Data excerpts
━━━━━━

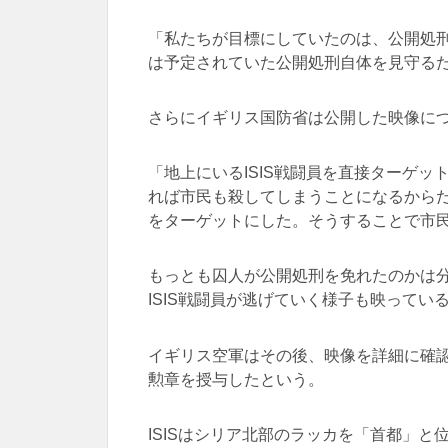
「私たちが目標にしていたのは、公開処
は予定されていた公開処刑自体を見守る
さらにイギリス国防省は公開した映像に
「地上にいるISIS戦闘員を直接ターゲ
れば市民も殺してしまうことになるから
をターゲットにした。そうすることで市民
もっとも囚人が公開処刑を免れたのかは
ISIS戦闘員が逃げていく様子も映ってい
イギリス空軍はその後、映像を詳細に確
勲章を授与したという。
ISISはシリア北部のラッカを「首都」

━━━━━━

How to complete this task: Print the records word for word and exclude any picture they hold.

Output for this task:
「私たちが目標にしていたのは、公開処
は予定されていた公開処刑自体を見守る
さらにイギリス国防省は公開した映像に
「地上にいるISIS戦闘員を直接ターゲ
れば市民も殺してしまうことになるから
をターゲットにした。そうすることで市民
もっとも囚人が公開処刑を免れたのかは
ISIS戦闘員が逃げていく様子も映ってい
イギリス空軍はその後、映像を詳細に確
勲章を授与したという。
ISISはシリア北部のラッカを「首都」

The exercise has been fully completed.